Dirão vocês: escola e Fé? Ora, a obrigação de toda escola deveria ser dar a Deus o verdadeiro culto, que é o culto católico. Temos de receber na escola uma complementação da casa, tanto na parte do convívio, da obediência, amizade, da formação do caráter, como da cultura e da Fé.

Quando eu era criança, estudava num colégio católico de leigos, não eram religiosos. Todo mês de maio, por exemplo, um menino e uma menina eram escolhidos para serem “Guardiães de Nossa Senhora”. A cada semana novas crianças eram escolhidas; uma coisa aparentemente boba, mas era a maior honra que podíamos ter no colégio. Quando a educação é feita com Fé, os pequenos ritos e gestos têm uma importância enorme, nunca mais se esquece. Meus antigos colegas de Primário, mesmo os que não guardaram a Fé, lembram-se ainda hoje: “Gostávamos de ser Guardiães de Nossa Senhora”. Cabe à escola nos dar algo da verdadeira Fé, do estudo sério e da formação complementar do caráter.

Os pais precisam ter conhecimento da escola em que matricularão seus filhos, devem saber o que procurar quando vão escolher uma escola. Não se trata de buscar aquela que vai levar o filho ao primeiro lugar no vestibular, não é isso. Além do bom nível de ensino e da disciplina, ela deveria oferecer o complemento de uma educação católica para seus filhos.

Com a crise de Fé que se espalhou dentro da Igreja, arma-se um novo problema, pois as escolas religiosas já não são aptas para dar às crianças uma educação que inclua a perseverança na Fé. De tal forma os erros do Concílio Vaticano II estão impregnados nessas escolas, que elas servem mais para arrancar a Fé do coração das crianças.

Os pais deverão procurar institutos de leigos com boa disciplina e bom nível de estudo, de pessoas sérias que se preocupem com a formação da família tradicional, e depois eles mesmos devem complementar em casa o que a escola não proporciona. Isso exige dos pais espírito de sacrifício, em casa. Em vez de gastar seu tempo com o Facebook, os pais têm a obrigação de se sentar com os filhos para ver as notas, acompanhar de perto os livros que são analisados na escola, e ensinar-lhes em casa as disciplinas que a Escola não ensina, como a vida dos santos, catecismo, história da Igreja, e diversas outras atividades culturais importantes. Nesse sentido, adquire grande importância o curso de Catecismo da Capela, ou de qualquer Priorado tradicional. Os pais não podem negligenciar essa formação dos seus filhos, pois na crise da adolescência a base moral e religiosa adquirida na infância será de grande valor.
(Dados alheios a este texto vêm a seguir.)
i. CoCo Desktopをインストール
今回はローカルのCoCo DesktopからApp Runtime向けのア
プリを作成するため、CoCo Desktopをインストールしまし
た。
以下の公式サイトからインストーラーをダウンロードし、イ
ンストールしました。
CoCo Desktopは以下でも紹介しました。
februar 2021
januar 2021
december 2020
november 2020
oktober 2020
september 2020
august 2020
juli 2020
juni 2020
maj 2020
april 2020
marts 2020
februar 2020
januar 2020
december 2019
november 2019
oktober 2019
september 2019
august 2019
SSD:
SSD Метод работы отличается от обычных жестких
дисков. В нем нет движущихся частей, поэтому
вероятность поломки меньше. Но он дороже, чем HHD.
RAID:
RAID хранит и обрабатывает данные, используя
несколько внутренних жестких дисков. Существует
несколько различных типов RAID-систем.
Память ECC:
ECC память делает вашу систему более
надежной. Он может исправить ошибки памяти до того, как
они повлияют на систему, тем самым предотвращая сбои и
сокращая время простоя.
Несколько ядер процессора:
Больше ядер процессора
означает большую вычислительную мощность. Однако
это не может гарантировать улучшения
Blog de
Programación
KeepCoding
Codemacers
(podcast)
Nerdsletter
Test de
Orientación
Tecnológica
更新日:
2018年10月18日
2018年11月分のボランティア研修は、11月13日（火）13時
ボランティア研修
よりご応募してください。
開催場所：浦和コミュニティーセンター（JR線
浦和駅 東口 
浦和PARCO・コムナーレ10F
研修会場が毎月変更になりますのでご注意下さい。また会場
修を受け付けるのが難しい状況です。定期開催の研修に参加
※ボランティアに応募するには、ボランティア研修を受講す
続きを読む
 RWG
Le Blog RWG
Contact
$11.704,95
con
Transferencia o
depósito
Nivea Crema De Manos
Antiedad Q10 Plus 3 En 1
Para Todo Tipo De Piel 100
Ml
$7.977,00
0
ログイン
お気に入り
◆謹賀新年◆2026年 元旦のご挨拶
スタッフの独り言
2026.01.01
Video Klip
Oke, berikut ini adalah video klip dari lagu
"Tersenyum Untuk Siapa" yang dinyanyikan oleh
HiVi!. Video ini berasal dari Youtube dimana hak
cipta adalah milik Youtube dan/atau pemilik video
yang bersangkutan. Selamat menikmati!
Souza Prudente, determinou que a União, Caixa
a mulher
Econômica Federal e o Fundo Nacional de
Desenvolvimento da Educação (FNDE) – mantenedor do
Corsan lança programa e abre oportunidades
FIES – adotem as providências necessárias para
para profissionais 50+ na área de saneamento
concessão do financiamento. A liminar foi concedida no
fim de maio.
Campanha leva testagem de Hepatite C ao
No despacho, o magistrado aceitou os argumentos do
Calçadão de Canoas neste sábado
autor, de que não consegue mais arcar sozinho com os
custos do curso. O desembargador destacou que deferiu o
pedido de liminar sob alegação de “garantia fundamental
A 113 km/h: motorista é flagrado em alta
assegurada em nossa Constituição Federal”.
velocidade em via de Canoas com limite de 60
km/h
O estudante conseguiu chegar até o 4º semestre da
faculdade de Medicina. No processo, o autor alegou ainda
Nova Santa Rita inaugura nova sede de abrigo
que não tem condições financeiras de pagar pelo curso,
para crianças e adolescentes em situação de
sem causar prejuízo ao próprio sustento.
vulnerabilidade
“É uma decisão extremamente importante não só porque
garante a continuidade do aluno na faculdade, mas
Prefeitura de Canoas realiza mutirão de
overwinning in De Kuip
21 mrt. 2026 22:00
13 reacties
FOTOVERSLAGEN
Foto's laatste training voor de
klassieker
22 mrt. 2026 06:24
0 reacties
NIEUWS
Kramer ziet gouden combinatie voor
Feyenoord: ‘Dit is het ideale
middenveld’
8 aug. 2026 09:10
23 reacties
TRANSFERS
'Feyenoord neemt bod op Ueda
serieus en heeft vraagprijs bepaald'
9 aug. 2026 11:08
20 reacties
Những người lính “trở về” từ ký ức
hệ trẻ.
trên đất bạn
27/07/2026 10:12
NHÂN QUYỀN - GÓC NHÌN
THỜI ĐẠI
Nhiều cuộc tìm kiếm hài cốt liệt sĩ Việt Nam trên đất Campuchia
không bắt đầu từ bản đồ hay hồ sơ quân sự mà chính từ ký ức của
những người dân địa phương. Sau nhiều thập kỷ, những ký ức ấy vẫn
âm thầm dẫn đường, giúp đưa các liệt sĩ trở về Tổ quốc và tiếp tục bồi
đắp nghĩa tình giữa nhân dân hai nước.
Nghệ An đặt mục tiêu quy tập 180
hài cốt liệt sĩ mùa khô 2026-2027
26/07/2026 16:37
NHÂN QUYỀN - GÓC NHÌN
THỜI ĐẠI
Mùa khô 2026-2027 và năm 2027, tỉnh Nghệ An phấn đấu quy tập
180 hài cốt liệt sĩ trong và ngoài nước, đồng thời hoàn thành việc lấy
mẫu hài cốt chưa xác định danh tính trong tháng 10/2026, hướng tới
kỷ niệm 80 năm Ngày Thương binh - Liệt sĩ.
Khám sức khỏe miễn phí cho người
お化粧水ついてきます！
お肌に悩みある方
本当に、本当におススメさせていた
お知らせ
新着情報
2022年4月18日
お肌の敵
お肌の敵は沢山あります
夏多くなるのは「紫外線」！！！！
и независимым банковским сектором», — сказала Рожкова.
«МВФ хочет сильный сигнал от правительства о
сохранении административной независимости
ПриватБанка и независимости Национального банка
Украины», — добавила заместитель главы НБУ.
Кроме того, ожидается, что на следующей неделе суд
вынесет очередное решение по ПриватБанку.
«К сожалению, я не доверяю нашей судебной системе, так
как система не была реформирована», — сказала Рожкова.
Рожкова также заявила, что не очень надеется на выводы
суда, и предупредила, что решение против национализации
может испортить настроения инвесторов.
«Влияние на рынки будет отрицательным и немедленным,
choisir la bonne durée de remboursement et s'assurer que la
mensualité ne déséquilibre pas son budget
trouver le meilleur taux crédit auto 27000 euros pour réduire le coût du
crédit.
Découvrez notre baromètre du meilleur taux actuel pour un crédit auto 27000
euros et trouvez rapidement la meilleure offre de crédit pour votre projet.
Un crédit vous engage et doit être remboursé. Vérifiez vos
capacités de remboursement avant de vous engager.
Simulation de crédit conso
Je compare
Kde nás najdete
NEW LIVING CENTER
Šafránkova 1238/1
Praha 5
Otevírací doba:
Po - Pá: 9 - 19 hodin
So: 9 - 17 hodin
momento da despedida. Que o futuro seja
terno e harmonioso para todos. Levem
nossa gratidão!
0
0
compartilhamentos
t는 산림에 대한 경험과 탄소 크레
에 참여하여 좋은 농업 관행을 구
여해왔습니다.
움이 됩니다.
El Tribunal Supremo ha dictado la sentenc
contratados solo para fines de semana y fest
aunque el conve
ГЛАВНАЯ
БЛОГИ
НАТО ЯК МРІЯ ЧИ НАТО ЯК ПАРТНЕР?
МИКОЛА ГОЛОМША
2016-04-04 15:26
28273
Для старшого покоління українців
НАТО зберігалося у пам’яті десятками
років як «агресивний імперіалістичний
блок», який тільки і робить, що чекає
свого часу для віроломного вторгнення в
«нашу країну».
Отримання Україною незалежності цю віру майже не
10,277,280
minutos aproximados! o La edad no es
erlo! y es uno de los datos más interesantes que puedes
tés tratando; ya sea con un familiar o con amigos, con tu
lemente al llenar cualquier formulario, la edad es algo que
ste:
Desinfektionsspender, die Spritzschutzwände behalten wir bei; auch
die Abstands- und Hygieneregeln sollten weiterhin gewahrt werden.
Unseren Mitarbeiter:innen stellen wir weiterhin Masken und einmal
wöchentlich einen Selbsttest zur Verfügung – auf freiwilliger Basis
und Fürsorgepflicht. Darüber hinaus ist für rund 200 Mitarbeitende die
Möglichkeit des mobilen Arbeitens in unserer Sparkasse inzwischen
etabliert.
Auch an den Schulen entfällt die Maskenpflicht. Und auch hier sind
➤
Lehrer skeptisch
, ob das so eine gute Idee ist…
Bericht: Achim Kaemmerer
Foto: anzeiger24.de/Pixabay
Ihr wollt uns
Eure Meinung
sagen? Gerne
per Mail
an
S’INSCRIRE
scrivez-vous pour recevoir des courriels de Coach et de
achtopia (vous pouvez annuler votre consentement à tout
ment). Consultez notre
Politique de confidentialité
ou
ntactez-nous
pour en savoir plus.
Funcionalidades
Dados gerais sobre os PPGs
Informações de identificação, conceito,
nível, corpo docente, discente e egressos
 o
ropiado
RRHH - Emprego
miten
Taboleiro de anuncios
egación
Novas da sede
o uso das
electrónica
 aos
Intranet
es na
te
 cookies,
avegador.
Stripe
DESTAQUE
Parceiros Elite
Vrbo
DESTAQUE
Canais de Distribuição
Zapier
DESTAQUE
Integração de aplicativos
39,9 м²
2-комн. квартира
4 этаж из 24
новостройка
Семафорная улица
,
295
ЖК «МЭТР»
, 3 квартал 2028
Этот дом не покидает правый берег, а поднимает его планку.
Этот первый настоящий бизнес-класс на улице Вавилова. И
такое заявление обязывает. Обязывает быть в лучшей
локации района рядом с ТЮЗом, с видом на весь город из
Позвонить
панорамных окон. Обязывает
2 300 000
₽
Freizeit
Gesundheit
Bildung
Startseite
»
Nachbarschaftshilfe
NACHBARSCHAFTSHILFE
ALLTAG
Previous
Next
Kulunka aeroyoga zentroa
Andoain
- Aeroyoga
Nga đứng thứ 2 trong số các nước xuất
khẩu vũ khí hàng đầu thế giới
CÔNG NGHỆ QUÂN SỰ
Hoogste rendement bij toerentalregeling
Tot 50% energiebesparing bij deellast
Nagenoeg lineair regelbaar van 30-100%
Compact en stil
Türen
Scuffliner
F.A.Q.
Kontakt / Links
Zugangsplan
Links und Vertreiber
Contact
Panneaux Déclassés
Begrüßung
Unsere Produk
E eu termino este capítulo sobre a Escola, voltando à casa, para lembrar a grave necessidade de se organizar a oração do Terço em família, além de se criar um ambiente de respeito e de interesse pelas coisas da Igreja. Talvez possam fazer em casa pequenos gestos ou cerimônias que marquem as crianças. No Natal, por exemplo, mostrar para a criança pequena o Presépio e, no dia 24 de dezembro, na Noite de Natal, colocar o Menino Jesus no Presépio, com uma pequena oração ou um cântico de Natal. Pequenos gestos que formam a Fé, e que podem se repetir em outras ocasiões.

 

Faculdade

O significado de estudo na faculdade não é o mesmo da Escola. Temos uma técnica a aprender. Devemos aprender as coisas que serão úteis para o trabalho honesto, com vistas a uma remuneração suficiente para o nosso sustento e o da nossa família. Mas é preciso evitar a visão marxista do homem trabalhador no sentido de ser uma força produtiva. Vivemos num mundo que respira o socialismo, que esquece o sentido espiritual do trabalho, que é o resgate da condição de pecado da humanidade. “A terra será maldita por tua causa; tirarás dela o sustento com trabalhos penosos todos os dias da tua vida” 2.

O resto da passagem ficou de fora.